(Beginning of INPUT DATA)

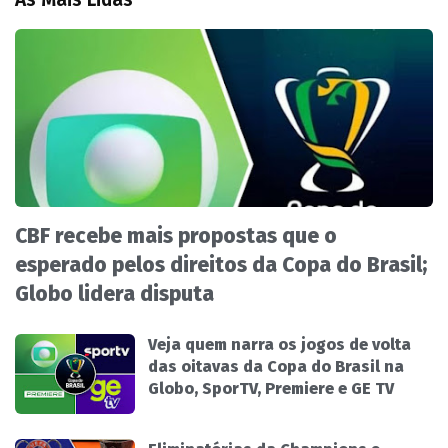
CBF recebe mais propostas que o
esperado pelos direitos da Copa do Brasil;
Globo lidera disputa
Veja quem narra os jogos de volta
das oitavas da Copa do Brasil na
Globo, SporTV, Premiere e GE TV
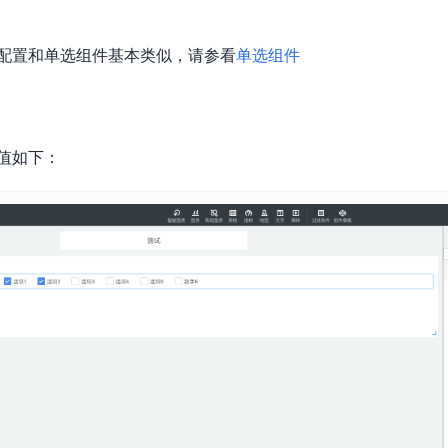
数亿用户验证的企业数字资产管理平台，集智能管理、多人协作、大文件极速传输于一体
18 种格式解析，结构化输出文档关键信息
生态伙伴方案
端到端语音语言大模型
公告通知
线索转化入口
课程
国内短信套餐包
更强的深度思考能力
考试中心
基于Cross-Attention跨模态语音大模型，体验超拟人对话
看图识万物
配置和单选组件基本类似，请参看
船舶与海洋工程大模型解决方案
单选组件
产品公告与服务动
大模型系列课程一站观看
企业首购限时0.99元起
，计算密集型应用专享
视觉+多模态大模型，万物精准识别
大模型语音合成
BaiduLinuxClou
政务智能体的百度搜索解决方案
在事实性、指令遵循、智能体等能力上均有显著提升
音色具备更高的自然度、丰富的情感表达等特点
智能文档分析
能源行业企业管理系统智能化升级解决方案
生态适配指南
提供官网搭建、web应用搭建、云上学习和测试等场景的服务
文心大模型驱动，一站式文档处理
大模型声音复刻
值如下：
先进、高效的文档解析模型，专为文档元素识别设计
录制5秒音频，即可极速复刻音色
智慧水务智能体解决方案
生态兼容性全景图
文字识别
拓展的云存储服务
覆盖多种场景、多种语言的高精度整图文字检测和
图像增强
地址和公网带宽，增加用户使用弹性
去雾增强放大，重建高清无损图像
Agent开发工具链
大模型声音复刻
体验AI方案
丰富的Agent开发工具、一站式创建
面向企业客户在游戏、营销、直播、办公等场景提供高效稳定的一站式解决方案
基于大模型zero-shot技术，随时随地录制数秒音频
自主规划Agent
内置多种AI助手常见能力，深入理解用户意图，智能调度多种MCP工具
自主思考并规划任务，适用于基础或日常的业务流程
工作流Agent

(End of INPUT DATA)
(Beginning of INPUT DATA)

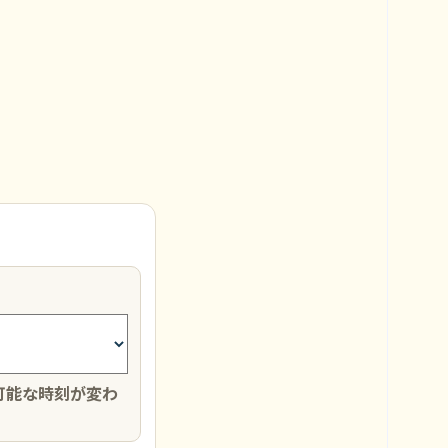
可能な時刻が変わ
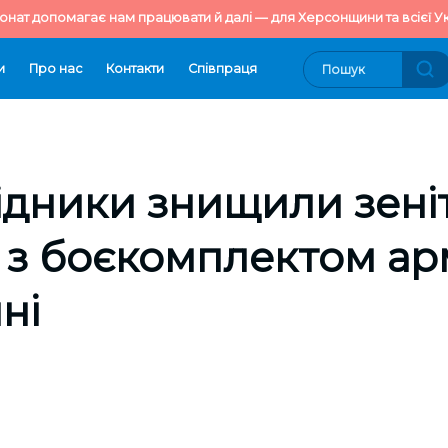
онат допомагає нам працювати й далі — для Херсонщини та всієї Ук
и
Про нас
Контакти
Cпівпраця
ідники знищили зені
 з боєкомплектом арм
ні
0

(End of INPUT DATA)

__WHAT TO PRODUCE__
Using only the data above, copy out the lines that include the word "Globo".

__EXERCISE RESULT__
Globo lidera disputa
Globo, SporTV, Premiere e GE TV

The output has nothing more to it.